Алексей Бакулин - Письма в Небеса
Но момент не придёт никогда. Или, вернее, однажды придёт совсем другой момент: начало возрождения.
Для воссоздания Империи не нужен номинальный император: она существует, не привязываясь ни к какой политической системе, она может быть правой и левой, красной и белой. Она должна быть только Православной, а Православие — не политическая концепция и не государственный режим. Империя сама собой возродилась после татарского ига, возродилась она и после Великой смуты; она неожиданно для всех начала укрепляться в лихие годы царевны Софьи, грозившие новой, ещё более страшной смутой. После революции, когда, казалось бы, ничто не предвещало её возрождения, Империя возродилась вопреки всякой человеческой логике. Почему кто-то решил, будто сегодняшний день выпадает из общей исторической закономерности, — он, скорее всего не прав.
Письмо 1
ГРОЗА ДВЕНАДЦАТОГО ГОДА
«Красивая война!» — мечтательно сказал кто-то из моих знакомых об Отечественной войне 1812 года. В чём-то он был прав: не было в истории человечества военного обмундирования красивее, чем в ту эпоху: пышнее — было, вычурнее — было, красивее — нет. И представьте себе: стройные колонны щегольски одетых солдат, строго держа строй, идут за офицерами по зелёному полю, медные, начищенные пушки гулко палят, пёстрые барабаны трещат, флейты выводят однообразный мотив, блещут сабли и начищенные сапоги…

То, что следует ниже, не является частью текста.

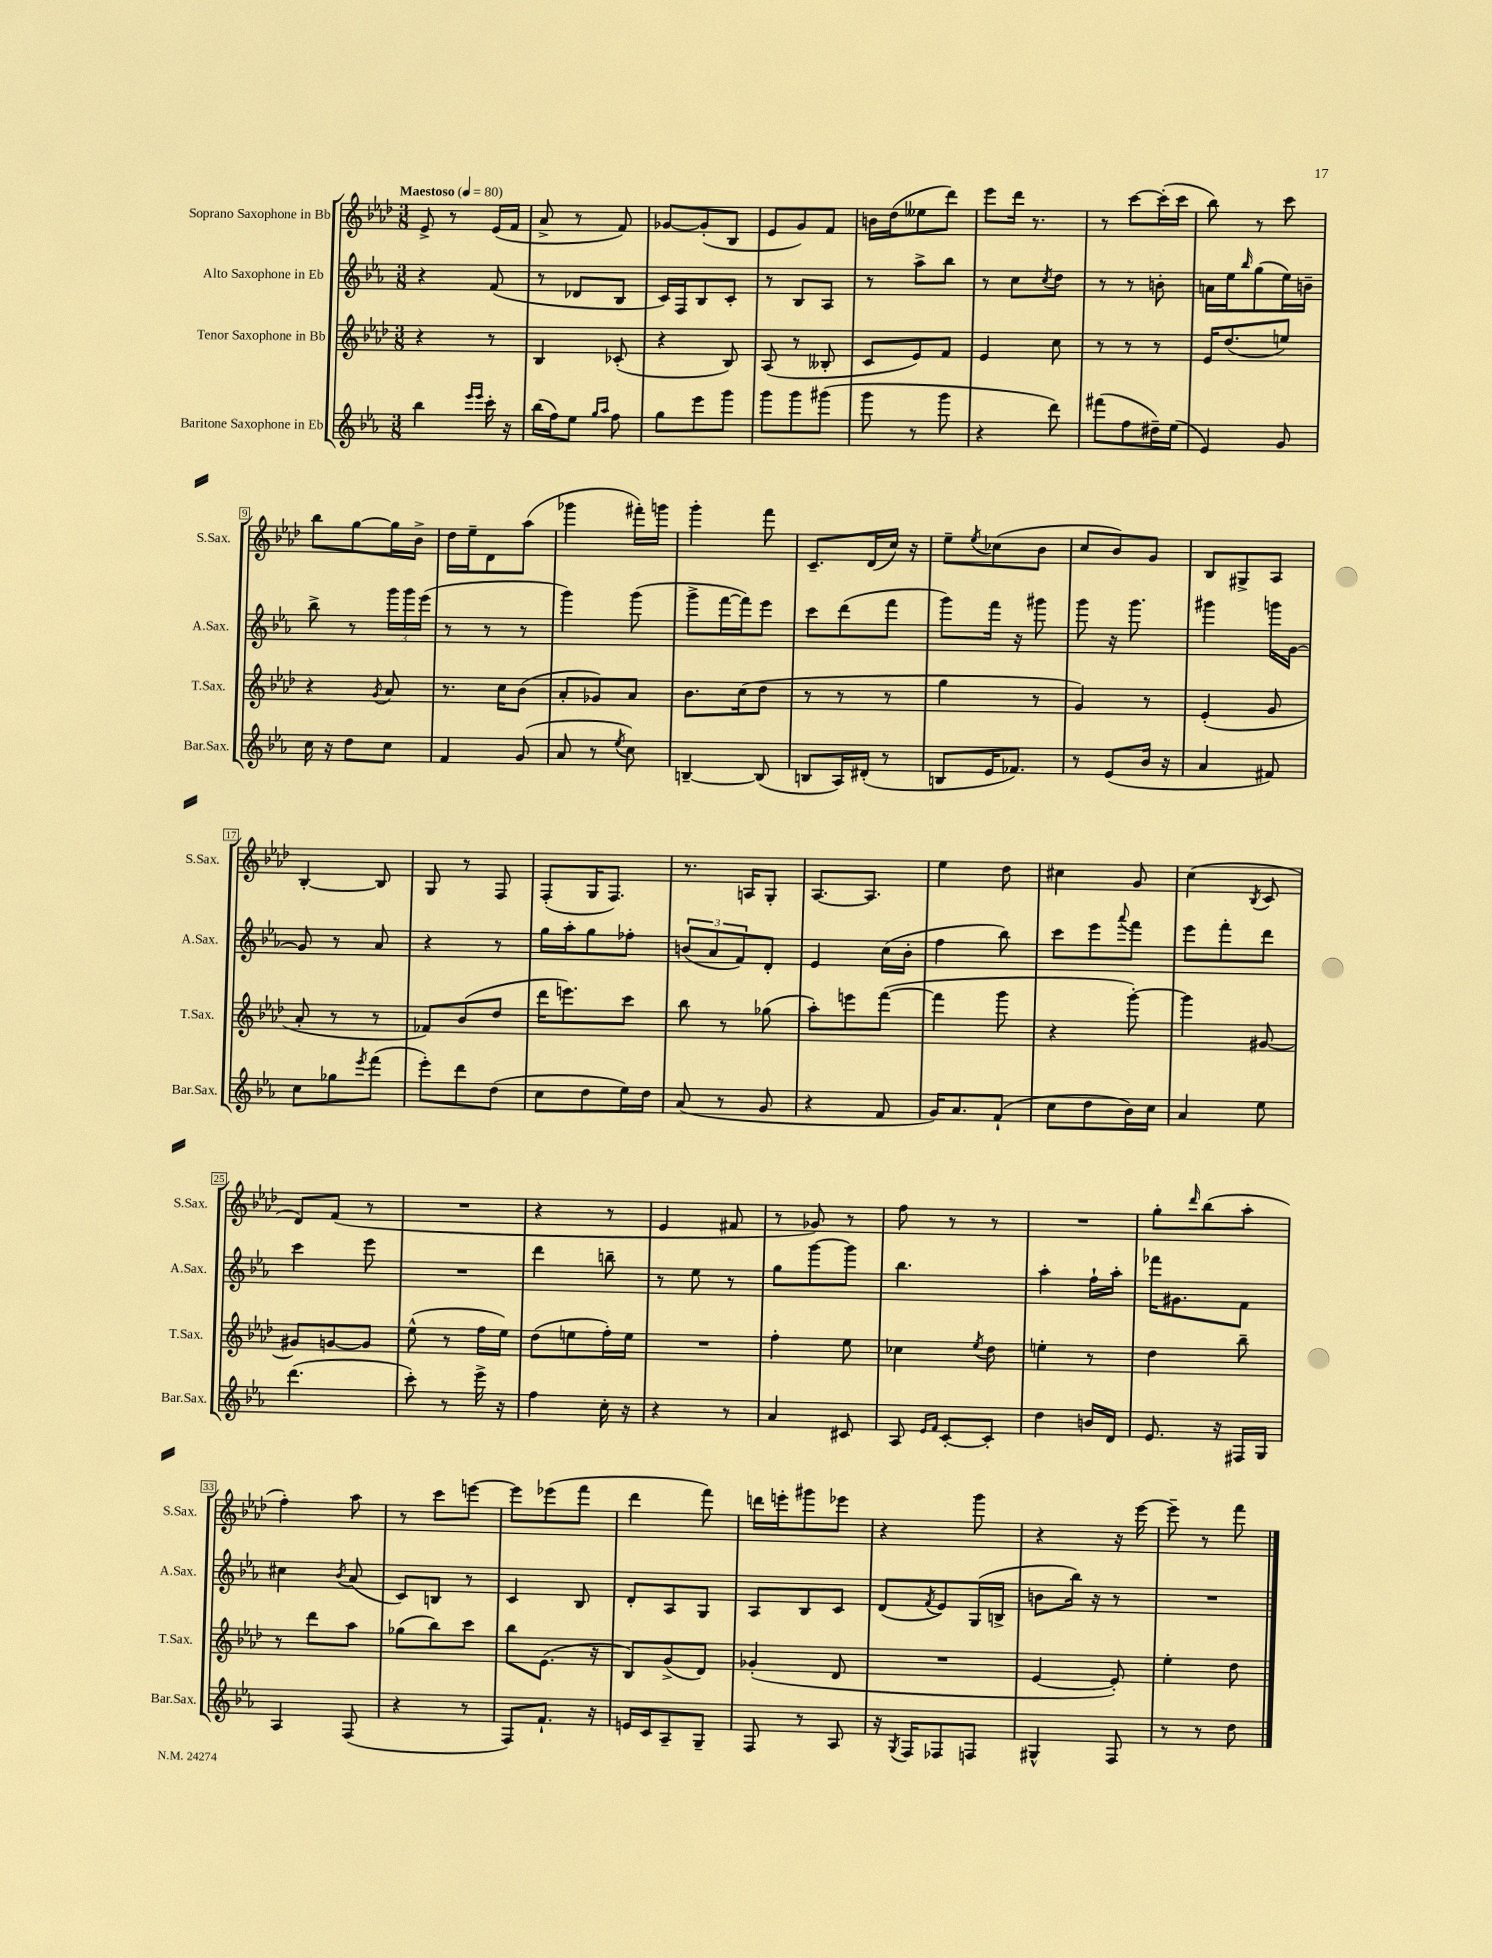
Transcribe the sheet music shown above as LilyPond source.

Это, так сказать, эстетическая сторона. Но если говорить и о стороне стратегической, — тут тоже всё очень красиво: огромная, не знавшая поражений легендарная армия разгромлена за полгода наголову, и разгромлена она не в бездарных позиционных боях, а путём невероятного, фантастического манёвра: игрок жертвует ферзя и тут же решительно объявляет: «Мат!» Что за блистательная победа!
Так примерно мы и воспринимаем теперь ту войну. И даже странно бывает слышать, что России тогда всерьёз угрожало расчленение, гибель, небытие, что вся эта прекрасная «воинственная живость» в современников вселяла неподдельный ужас…
Что если вспомнить, чего именно хотел Наполеон?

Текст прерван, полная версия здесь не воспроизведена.